**What to work on**
The listing below must be repeated word for word, without its pictures.

**Data shown**

Start of Block

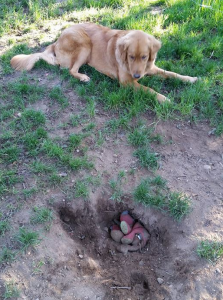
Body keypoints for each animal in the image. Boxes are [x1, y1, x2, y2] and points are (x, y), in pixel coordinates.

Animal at [11, 22, 198, 103]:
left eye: (144, 57)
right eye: (131, 56)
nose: (137, 75)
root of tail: (56, 41)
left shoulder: (150, 68)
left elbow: (171, 73)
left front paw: (190, 79)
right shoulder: (127, 82)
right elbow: (149, 89)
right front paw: (164, 99)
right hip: (84, 44)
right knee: (70, 70)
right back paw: (83, 77)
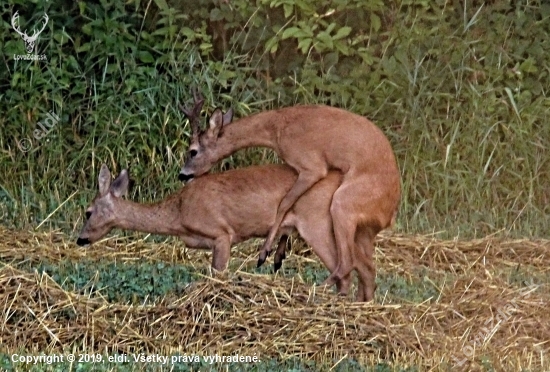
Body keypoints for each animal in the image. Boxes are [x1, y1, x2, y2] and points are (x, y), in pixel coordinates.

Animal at [75, 163, 368, 296]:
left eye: (87, 212)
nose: (80, 239)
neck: (178, 212)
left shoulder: (222, 234)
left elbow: (218, 273)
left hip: (315, 223)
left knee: (345, 268)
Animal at [181, 103, 402, 300]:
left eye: (193, 151)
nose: (182, 175)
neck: (277, 129)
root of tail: (389, 213)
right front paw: (278, 255)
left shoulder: (312, 167)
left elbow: (285, 203)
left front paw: (264, 254)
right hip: (363, 232)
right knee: (367, 269)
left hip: (343, 204)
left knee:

End of Block

**Task solution**
Body keypoints for each animal in the image. Boxes are [x1, y1, x2, y2] and points are (x, y), in pixel coordinates.

Animal at [11, 22, 198, 103]:
left eye: (144, 57)
right eye: (131, 56)
nose: (137, 75)
root of tail: (56, 41)
left shoulder: (150, 68)
left elbow: (171, 73)
left front paw: (190, 79)
right shoulder: (127, 82)
right elbow: (149, 89)
right front paw: (164, 99)
right hip: (84, 44)
right knee: (70, 70)
right back paw: (83, 77)
Body keypoints for each animal in the image. Boxes are [x1, y1, x2, y2] and points are (x, y), in pixel coordinates.

Animal at [75, 163, 368, 296]:
left eye: (87, 212)
nose: (80, 239)
neck: (178, 212)
left shoulder: (222, 234)
left elbow: (218, 273)
left hip: (315, 223)
left knee: (345, 268)
Animal at [181, 103, 402, 300]:
left eye: (193, 151)
nose: (182, 175)
neck: (277, 129)
root of tail: (389, 213)
right front paw: (278, 255)
left shoulder: (312, 167)
left elbow: (285, 203)
left front paw: (264, 254)
right hip: (363, 232)
right knee: (367, 269)
left hip: (343, 204)
left knee:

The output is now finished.